For some families, organ donation means a lot more than registering online to benefit a stranger after your death. It means saving the life of someone you love, and being able to stick around to see the results of your generosity.
Lawrie Palk was just a child when his kidney disease began, but it wasn’t until he was 19, after his family moved from Winnipeg to London, Ontario, that a specialist diagnosed him with Bartter Syndrome, a rare and incurable condition that leads to kidney dysfunction.
St. Michael’s transplant program started caring for Lawrie in 2003, but his health was deteriorating. By 2010, his kidneys were functioning at only about seven per cent of their capacity, and there weren’t many treatment options left.
That’s when the St. Michael’s team, led by Dr. John Honey and Dr. Kenneth Pace, brought up the idea of a transplant.
“At first I didn’t give it much thought, because I didn’t think it could ever be a reality,” says Lawrie, now 69. “There were so many ifs involved in that process.” But, luckily for Lawrie, there was a life-saver close by in the form of his sister, Barbara Palk.

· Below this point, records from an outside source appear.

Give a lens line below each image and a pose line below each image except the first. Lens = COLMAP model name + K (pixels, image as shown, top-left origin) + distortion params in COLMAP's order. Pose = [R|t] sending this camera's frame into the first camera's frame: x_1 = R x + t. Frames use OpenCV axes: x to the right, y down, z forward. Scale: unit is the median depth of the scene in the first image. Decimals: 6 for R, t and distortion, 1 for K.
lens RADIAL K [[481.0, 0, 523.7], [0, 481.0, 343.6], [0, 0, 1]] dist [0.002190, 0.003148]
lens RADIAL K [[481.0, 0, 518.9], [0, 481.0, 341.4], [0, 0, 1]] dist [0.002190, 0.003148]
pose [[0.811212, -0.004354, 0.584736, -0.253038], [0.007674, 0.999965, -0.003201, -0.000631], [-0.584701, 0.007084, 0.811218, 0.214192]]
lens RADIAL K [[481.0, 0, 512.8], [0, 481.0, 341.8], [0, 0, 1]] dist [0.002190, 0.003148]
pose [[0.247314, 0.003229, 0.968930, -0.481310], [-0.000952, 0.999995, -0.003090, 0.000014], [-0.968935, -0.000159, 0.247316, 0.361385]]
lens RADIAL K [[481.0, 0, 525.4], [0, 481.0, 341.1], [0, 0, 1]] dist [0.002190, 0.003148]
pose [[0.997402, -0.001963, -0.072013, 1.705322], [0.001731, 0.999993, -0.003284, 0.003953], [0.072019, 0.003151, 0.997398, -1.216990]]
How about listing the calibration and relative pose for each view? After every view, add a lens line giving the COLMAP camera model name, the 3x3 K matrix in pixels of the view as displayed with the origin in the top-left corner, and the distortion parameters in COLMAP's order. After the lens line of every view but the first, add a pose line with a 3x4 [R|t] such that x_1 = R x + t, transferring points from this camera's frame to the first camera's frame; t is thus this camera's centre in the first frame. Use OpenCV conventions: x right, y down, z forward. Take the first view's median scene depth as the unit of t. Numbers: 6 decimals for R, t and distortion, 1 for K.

“He was coming in regularly from his home in Brantford to see the doctors at St. Michael’s, and one day out of the blue he said, ‘Well, I’m probably going to have to get a new kidney,’” Barbara recalls. “I said ‘OK, I’ll do that!’”
Another sister, Nancy, also volunteered to be the donor, but Barbara was the first to be tested – and she was a match. “There were a lot of tests. I even had to go to a social worker who asked if I was sure I didn’t get pressured to donate,” Barbara recalls. “But that was not our situation. I had just retired, I was healthy and I had the capacity and the time to be able to do it. I’ve had operations and given birth, so going into the surgery didn’t scare me.”
The four-hour operation took place in June 2011, and it was a success. Afterward, Lawrie says he felt encouraged by a fellow patient who had gone through the same procedure. “He told me he’d waited 10 years for a transplant, and you couldn’t wipe the smile off his face,” he recalls. “He was so grateful to St. Mike’s, and so happy with his new life.”
Lawrie also clearly remembers the unfamiliar sensation of living with a healthy kidney. “It felt like a cleansing rain going through me,” he says. “It energizes you in a way you can’t imagine. I’m so grateful to my surgeon, Dr. Honey, and for the great nursing care post-surgery.”
But above all, Lawrie is grateful to his sister. “Even to this day, when I think of what she did for me, it chokes me up,” he says. “I’ve known for a long time how lucky I am to have two terrific sisters, but when somebody gives you a life-saving gift, it can’t get much better than that.”
Both Barbara and Lawrie have expressed their gratitude by supporting the St. Michael’s Foundation and the hospital’s Transplant and Kidney Care Centre, which is celebrating its 50th anniversary this year. But Barbara – the retired president of TD Asset Management and a recipient of the Ontario Volunteer Award – and her husband John Warwick, stepped up further, giving $250,000 to support St. Michael’s Scar Wars research, led by Dr. Darren Yuen, which is developing MRI testing for kidney scarring, an important aspect of kidney disease.
“It’s a world-class kidney program. They’re very caring, and they have a lot of experience doing this,” she explains. “Lawrie’s doing well now, but he’s not out of the woods. Donated kidneys don’t last forever, so he may need more help at some point down the road. And if that’s the case, then I would like to be assured that all the best research is being done, and some of the best doctors are available to work on that.”